Creates a test case document.

Deletes a suite.

Deletes a suite run.

Deletes a test case.

Deletes a test case document.

Executes a test suite against a prompt version and provider.

Gets a suite by ID, raising if not found.

Gets a suite run by ID, raising if not found.

Gets a suite by ID with prompt preloaded, raising if not found.

Gets a suite with all test cases preloaded.

Gets a suite with test cases and prompt preloaded.

Gets a test case by ID, raising if not found.

Gets a single test case document.

Gets a test case with documents preloaded.

Lists all suite runs in the system.

Gets suite runs for a specific suite.

Gets suite runs for a specific suite with prompt_version and provider preloaded.

Lists all suites in the system.

Lists all suites with their associated prompt preloaded.

Lists all test cases in the system.

Calculates pass rates grouped by prompt.

Reloads a suite run with associations preloaded.

Updates an existing suite.

Updates an existing test case.

Functions

change_suite(suite, attrs \\ %{})

@spec change_suite(Aludel.Evals.Suite.t(), map()) :: Ecto.Changeset.t()

Returns a changeset for tracking suite changes.

change_test_case(test_case, attrs \\ %{})

@spec change_test_case(Aludel.Evals.TestCase.t(), map()) :: Ecto.Changeset.t()

Returns a changeset for tracking test case changes.

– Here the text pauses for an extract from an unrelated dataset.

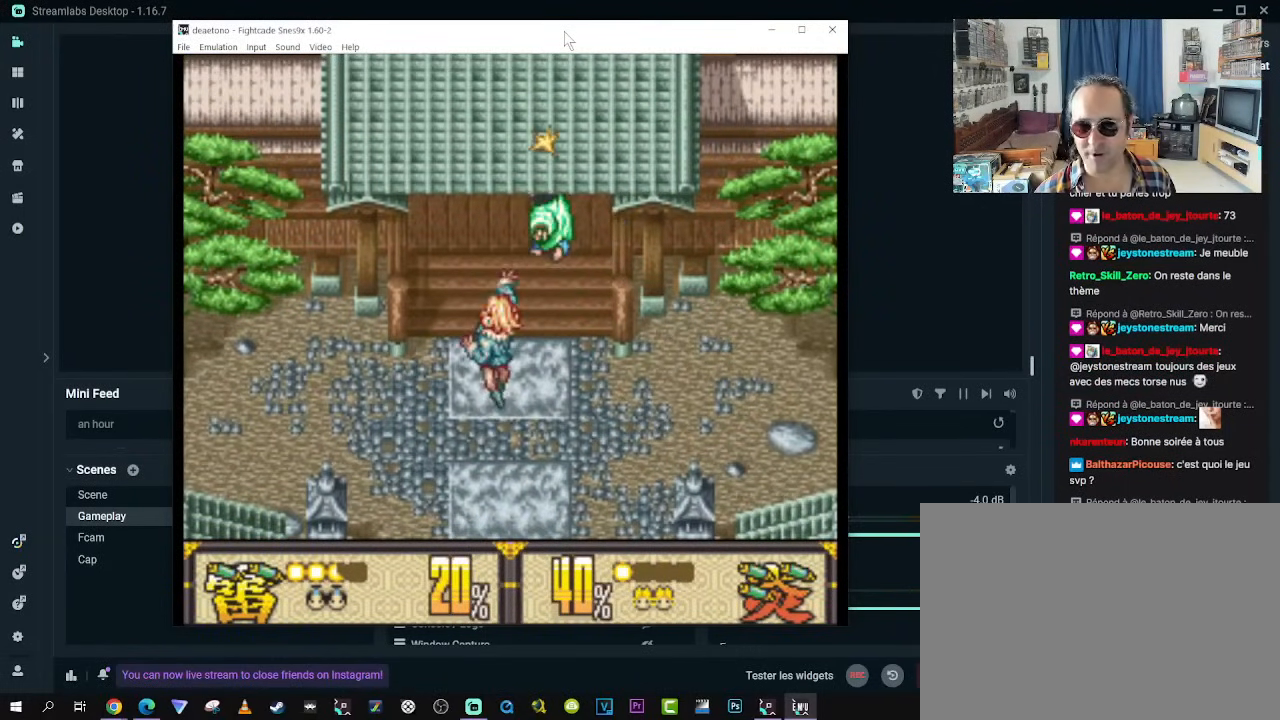
{"buttons": ["DPAD_DOWN"], "left_stick": "center", "right_stick": "center", "events": [[50, "DPAD_DOWN", "down"], [67, "DPAD_RIGHT", "down"], [300, "DPAD_RIGHT", "up"]]}
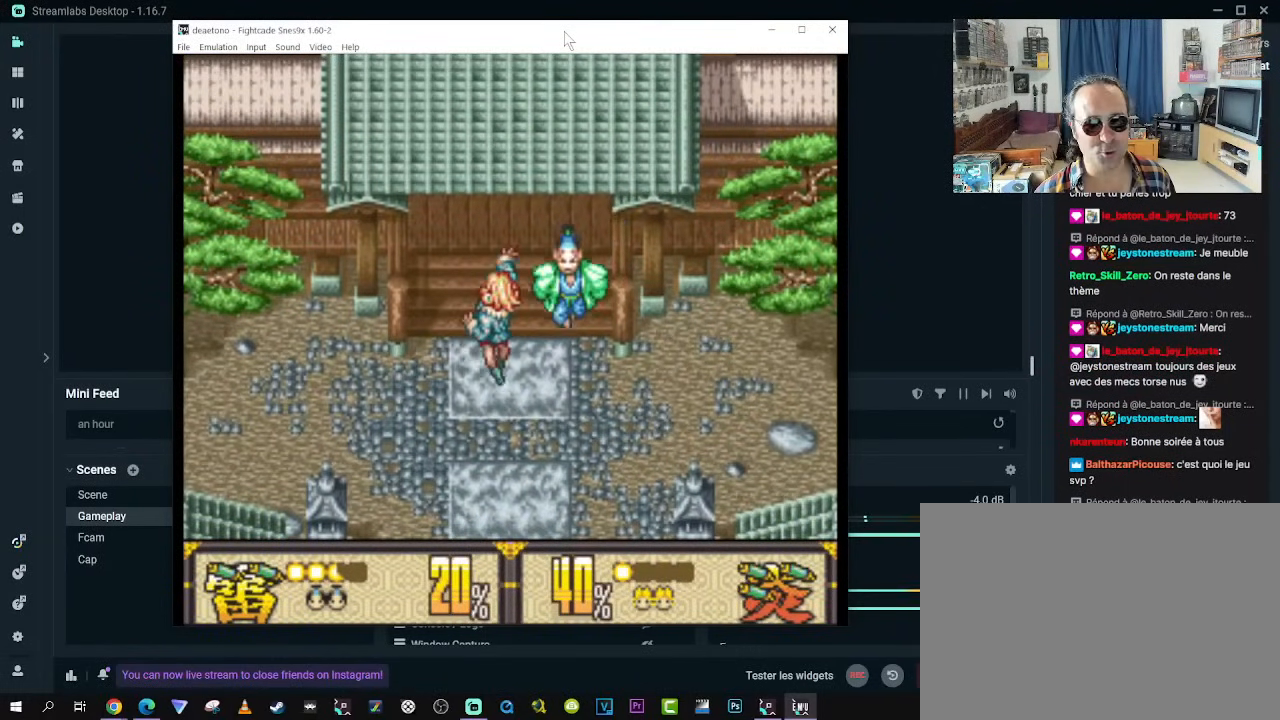
{"buttons": ["DPAD_DOWN"], "left_stick": "center", "right_stick": "center", "events": []}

create_suite(attrs \\ %{})

@spec create_suite(map()) ::
  {:ok, Aludel.Evals.Suite.t()} | {:error, Ecto.Changeset.t()}

Creates a new suite.

create_suite_run(attrs \\ %{})

@spec create_suite_run(map()) ::
  {:ok, Aludel.Evals.SuiteRun.t()} | {:error, Ecto.Changeset.t()}

Creates a new suite run.

create_test_case(attrs \\ %{})

@spec create_test_case(map()) ::
  {:ok, Aludel.Evals.TestCase.t()} | {:error, Ecto.Changeset.t()}

Creates a new test case.

create_test_case_document(attrs \\ %{})

@spec create_test_case_document(map()) ::
  {:ok, Aludel.Evals.TestCaseDocument.t()} | {:error, Ecto.Changeset.t()}

Creates a test case document.

delete_suite(suite)

@spec delete_suite(Aludel.Evals.Suite.t()) ::
  {:ok, Aludel.Evals.Suite.t()} | {:error, Ecto.Changeset.t()}

Deletes a suite.

delete_suite_run(suite_run)

@spec delete_suite_run(Aludel.Evals.SuiteRun.t()) ::
  {:ok, Aludel.Evals.SuiteRun.t()} | {:error, Ecto.Changeset.t()}

Deletes a suite run.

delete_test_case(test_case)

@spec delete_test_case(Aludel.Evals.TestCase.t()) ::
  {:ok, Aludel.Evals.TestCase.t()} | {:error, Ecto.Changeset.t()}

Deletes a test case.

delete_test_case_document(document)

@spec delete_test_case_document(Aludel.Evals.TestCaseDocument.t()) ::
  {:ok, Aludel.Evals.TestCaseDocument.t()} | {:error, Ecto.Changeset.t()}

Deletes a test case document.

execute_suite(suite, version, provider)

Executes a test suite against a prompt version and provider.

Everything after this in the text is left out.